Und wenn es Kommunismus bedeutet, dass der Staat wichtige Bereiche des Lebens seiner Bürgerinnen organisiert, dann sind auch unsere Polizei und Feuerwehr kommunistische Organisationen. Hier fordert glücklicherweise niemand privat organisierte Firmen, die leistungsgerecht von mehr Verbrechen und Bränden profitieren könnten.

Natürlich gibt es auch schlechtere Gesundheitswesen als unseres. Aber ist das schon Grund genug, nichts zu verbessern? Hätten wir immer so gedacht, wäre die Medizin nicht über Aderlass und Lebertran hinausgekommen. Wenn wir die Milliarden, die wir in Gesundheit investieren, zum Wohl der Patientinnen nutzen wollen, müssen wir den Mut haben, das System zu verändern.

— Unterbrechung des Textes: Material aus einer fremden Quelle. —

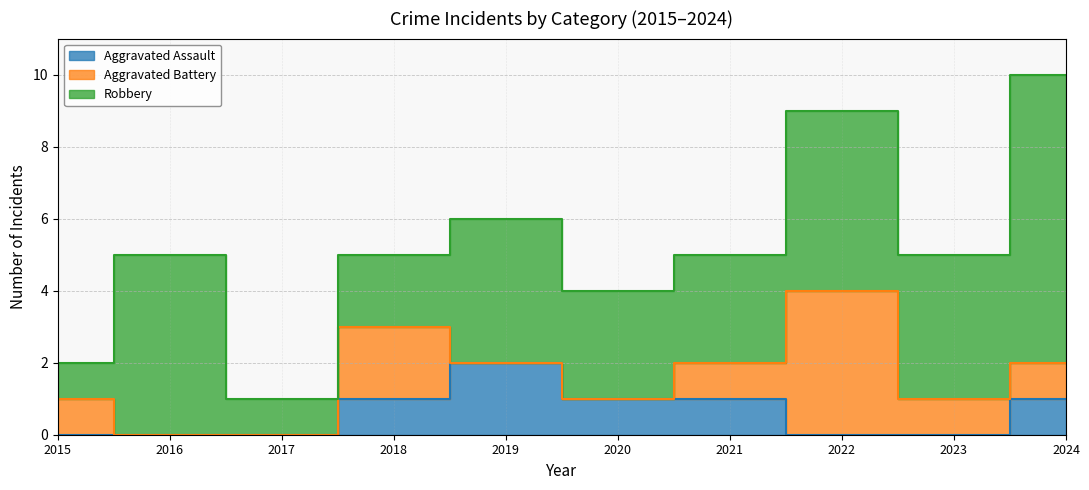

What are all the series names shown in the legend?

Aggravated Assault, Aggravated Battery, Robbery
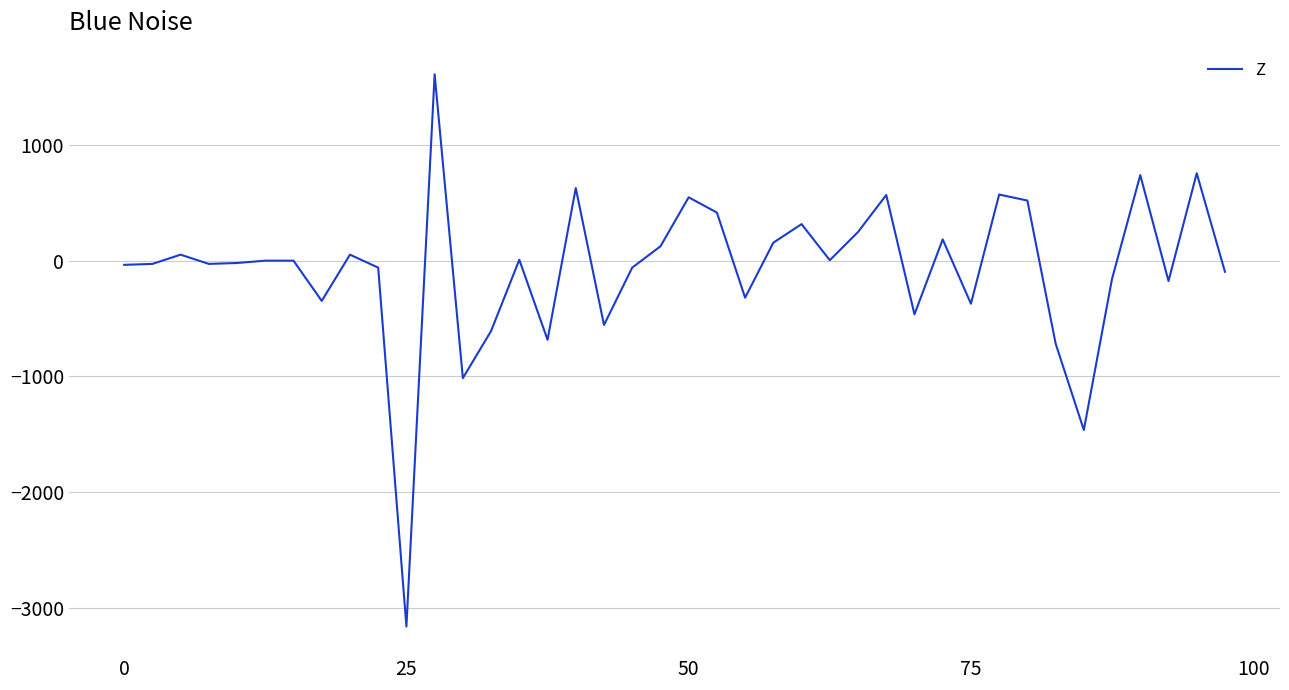

What is the minimum value shown in the chart?

-3164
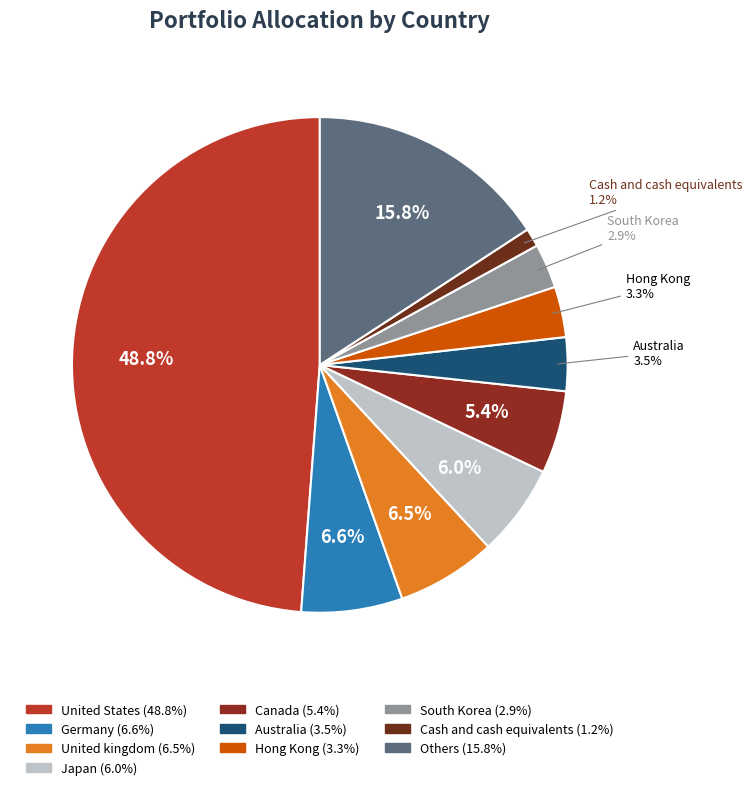

Between Hong Kong and Cash and cash equivalents, which is larger?

Hong Kong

Wir müssen uns entscheiden, wie unser Gesundheitssystem gestaltet sein soll: zeitgeistgemäß oder effektiv; wir müssen uns entscheiden, was wir fördern wollen: Gesundheit oder Profit; wir müssen uns entscheiden, was uns wichtiger ist: Geld oder Leben. Der Wahlkampf wird zeigen, wie die Parteien das Gesundheitssystem moderner, besser und patientinnengerechter gestalten wollen.